• [Provided entries]
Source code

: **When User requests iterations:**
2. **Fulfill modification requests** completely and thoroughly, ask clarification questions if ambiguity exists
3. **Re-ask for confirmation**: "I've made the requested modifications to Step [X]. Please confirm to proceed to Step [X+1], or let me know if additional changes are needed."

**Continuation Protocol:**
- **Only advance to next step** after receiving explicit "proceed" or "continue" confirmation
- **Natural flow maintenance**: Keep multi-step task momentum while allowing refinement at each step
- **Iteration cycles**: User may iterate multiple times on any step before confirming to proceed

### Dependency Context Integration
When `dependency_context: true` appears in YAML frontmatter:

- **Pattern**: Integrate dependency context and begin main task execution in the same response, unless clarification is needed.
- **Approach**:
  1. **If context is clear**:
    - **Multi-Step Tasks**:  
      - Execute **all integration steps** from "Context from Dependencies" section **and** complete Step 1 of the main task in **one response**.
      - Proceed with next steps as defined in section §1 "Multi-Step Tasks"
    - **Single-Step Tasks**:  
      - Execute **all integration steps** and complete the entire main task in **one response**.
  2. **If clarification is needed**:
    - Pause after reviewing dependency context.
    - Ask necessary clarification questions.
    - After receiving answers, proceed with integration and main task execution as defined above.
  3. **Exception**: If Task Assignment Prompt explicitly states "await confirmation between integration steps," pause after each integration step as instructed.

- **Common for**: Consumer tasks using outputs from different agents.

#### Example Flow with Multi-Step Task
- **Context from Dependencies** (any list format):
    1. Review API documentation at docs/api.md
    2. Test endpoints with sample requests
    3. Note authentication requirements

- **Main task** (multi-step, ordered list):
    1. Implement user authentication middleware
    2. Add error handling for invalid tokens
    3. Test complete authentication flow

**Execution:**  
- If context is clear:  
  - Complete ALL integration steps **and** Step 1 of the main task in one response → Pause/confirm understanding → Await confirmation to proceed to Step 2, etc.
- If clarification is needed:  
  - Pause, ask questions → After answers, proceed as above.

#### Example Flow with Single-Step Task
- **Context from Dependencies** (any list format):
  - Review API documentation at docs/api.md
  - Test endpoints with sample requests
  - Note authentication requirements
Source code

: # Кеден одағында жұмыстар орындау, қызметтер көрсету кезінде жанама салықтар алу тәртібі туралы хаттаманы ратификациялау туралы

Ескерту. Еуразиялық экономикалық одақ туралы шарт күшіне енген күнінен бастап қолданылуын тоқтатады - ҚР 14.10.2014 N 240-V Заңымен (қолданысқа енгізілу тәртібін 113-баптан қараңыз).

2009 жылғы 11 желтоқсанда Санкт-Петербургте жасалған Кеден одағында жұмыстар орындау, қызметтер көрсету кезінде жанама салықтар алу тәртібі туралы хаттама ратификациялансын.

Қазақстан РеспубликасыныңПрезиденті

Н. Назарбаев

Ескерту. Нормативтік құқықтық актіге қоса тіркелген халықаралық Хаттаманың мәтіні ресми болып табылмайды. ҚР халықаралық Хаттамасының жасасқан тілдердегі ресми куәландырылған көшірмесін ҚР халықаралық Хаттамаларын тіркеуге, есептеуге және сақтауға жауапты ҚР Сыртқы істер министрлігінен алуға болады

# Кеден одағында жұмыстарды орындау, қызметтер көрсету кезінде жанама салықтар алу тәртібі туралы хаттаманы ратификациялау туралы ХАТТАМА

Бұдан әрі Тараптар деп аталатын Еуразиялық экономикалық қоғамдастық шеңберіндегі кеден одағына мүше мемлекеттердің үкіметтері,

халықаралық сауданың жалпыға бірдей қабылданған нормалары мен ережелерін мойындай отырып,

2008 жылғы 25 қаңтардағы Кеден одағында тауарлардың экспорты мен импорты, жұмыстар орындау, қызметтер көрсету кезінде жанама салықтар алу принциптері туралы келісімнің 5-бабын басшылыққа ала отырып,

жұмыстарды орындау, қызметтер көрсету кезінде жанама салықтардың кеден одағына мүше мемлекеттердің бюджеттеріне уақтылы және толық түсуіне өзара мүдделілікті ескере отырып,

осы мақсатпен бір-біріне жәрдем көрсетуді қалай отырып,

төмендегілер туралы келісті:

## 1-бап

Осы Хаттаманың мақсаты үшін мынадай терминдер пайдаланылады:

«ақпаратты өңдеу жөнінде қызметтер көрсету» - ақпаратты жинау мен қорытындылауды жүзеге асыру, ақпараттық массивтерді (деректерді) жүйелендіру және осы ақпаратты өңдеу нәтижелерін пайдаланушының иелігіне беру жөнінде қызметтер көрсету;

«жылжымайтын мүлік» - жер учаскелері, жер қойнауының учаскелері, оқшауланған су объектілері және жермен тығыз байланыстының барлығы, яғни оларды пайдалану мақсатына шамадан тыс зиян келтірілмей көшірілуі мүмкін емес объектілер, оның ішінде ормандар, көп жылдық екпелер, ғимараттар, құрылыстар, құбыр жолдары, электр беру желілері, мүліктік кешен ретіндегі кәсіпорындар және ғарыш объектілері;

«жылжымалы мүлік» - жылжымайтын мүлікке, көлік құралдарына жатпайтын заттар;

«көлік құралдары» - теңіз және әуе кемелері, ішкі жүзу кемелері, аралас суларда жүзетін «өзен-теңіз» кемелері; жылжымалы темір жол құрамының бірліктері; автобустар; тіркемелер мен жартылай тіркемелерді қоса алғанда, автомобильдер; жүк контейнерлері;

• [What to work on] Copy out every item above word for word, line by line, changing nothing.

• [Written response]
Source code

: **When User requests iterations:**
2. **Fulfill modification requests** completely and thoroughly, ask clarification questions if ambiguity exists
3. **Re-ask for confirmation**: "I've made the requested modifications to Step [X]. Please confirm to proceed to Step [X+1], or let me know if additional changes are needed."

**Continuation Protocol:**
- **Only advance to next step** after receiving explicit "proceed" or "continue" confirmation
- **Natural flow maintenance**: Keep multi-step task momentum while allowing refinement at each step
- **Iteration cycles**: User may iterate multiple times on any step before confirming to proceed

### Dependency Context Integration
When `dependency_context: true` appears in YAML frontmatter:

- **Pattern**: Integrate dependency context and begin main task execution in the same response, unless clarification is needed.
- **Approach**:
  1. **If context is clear**:
    - **Multi-Step Tasks**:  
      - Execute **all integration steps** from "Context from Dependencies" section **and** complete Step 1 of the main task in **one response**.
      - Proceed with next steps as defined in section §1 "Multi-Step Tasks"
    - **Single-Step Tasks**:  
      - Execute **all integration steps** and complete the entire main task in **one response**.
  2. **If clarification is needed**:
    - Pause after reviewing dependency context.
    - Ask necessary clarification questions.
    - After receiving answers, proceed with integration and main task execution as defined above.
  3. **Exception**: If Task Assignment Prompt explicitly states "await confirmation between integration steps," pause after each integration step as instructed.

- **Common for**: Consumer tasks using outputs from different agents.

#### Example Flow with Multi-Step Task
- **Context from Dependencies** (any list format):
    1. Review API documentation at docs/api.md
    2. Test endpoints with sample requests
    3. Note authentication requirements

- **Main task** (multi-step, ordered list):
    1. Implement user authentication middleware
    2. Add error handling for invalid tokens
    3. Test complete authentication flow

**Execution:**  
- If context is clear:  
  - Complete ALL integration steps **and** Step 1 of the main task in one response → Pause/confirm understanding → Await confirmation to proceed to Step 2, etc.
- If clarification is needed:  
  - Pause, ask questions → After answers, proceed as above.

#### Example Flow with Single-Step Task
- **Context from Dependencies** (any list format):
  - Review API documentation at docs/api.md
  - Test endpoints with sample requests
  - Note authentication requirements
Source code

: # Кеден одағында жұмыстар орындау, қызметтер көрсету кезінде жанама салықтар алу тәртібі туралы хаттаманы ратификациялау туралы

Ескерту. Еуразиялық экономикалық одақ туралы шарт күшіне енген күнінен бастап қолданылуын тоқтатады - ҚР 14.10.2014 N 240-V Заңымен (қолданысқа енгізілу тәртібін 113-баптан қараңыз).

2009 жылғы 11 желтоқсанда Санкт-Петербургте жасалған Кеден одағында жұмыстар орындау, қызметтер көрсету кезінде жанама салықтар алу тәртібі туралы хаттама ратификациялансын.

Қазақстан РеспубликасыныңПрезиденті

Н. Назарбаев

Ескерту. Нормативтік құқықтық актіге қоса тіркелген халықаралық Хаттаманың мәтіні ресми болып табылмайды. ҚР халықаралық Хаттамасының жасасқан тілдердегі ресми куәландырылған көшірмесін ҚР халықаралық Хаттамаларын тіркеуге, есептеуге және сақтауға жауапты ҚР Сыртқы істер министрлігінен алуға болады

# Кеден одағында жұмыстарды орындау, қызметтер көрсету кезінде жанама салықтар алу тәртібі туралы хаттаманы ратификациялау туралы ХАТТАМА

Бұдан әрі Тараптар деп аталатын Еуразиялық экономикалық қоғамдастық шеңберіндегі кеден одағына мүше мемлекеттердің үкіметтері,

халықаралық сауданың жалпыға бірдей қабылданған нормалары мен ережелерін мойындай отырып,

2008 жылғы 25 қаңтардағы Кеден одағында тауарлардың экспорты мен импорты, жұмыстар орындау, қызметтер көрсету кезінде жанама салықтар алу принциптері туралы келісімнің 5-бабын басшылыққа ала отырып,

жұмыстарды орындау, қызметтер көрсету кезінде жанама салықтардың кеден одағына мүше мемлекеттердің бюджеттеріне уақтылы және толық түсуіне өзара мүдделілікті ескере отырып,

осы мақсатпен бір-біріне жәрдем көрсетуді қалай отырып,

төмендегілер туралы келісті:

## 1-бап

Осы Хаттаманың мақсаты үшін мынадай терминдер пайдаланылады:

«ақпаратты өңдеу жөнінде қызметтер көрсету» - ақпаратты жинау мен қорытындылауды жүзеге асыру, ақпараттық массивтерді (деректерді) жүйелендіру және осы ақпаратты өңдеу нәтижелерін пайдаланушының иелігіне беру жөнінде қызметтер көрсету;

«жылжымайтын мүлік» - жер учаскелері, жер қойнауының учаскелері, оқшауланған су объектілері және жермен тығыз байланыстының барлығы, яғни оларды пайдалану мақсатына шамадан тыс зиян келтірілмей көшірілуі мүмкін емес объектілер, оның ішінде ормандар, көп жылдық екпелер, ғимараттар, құрылыстар, құбыр жолдары, электр беру желілері, мүліктік кешен ретіндегі кәсіпорындар және ғарыш объектілері;

«жылжымалы мүлік» - жылжымайтын мүлікке, көлік құралдарына жатпайтын заттар;

«көлік құралдары» - теңіз және әуе кемелері, ішкі жүзу кемелері, аралас суларда жүзетін «өзен-теңіз» кемелері; жылжымалы темір жол құрамының бірліктері; автобустар; тіркемелер мен жартылай тіркемелерді қоса алғанда, автомобильдер; жүк контейнерлері;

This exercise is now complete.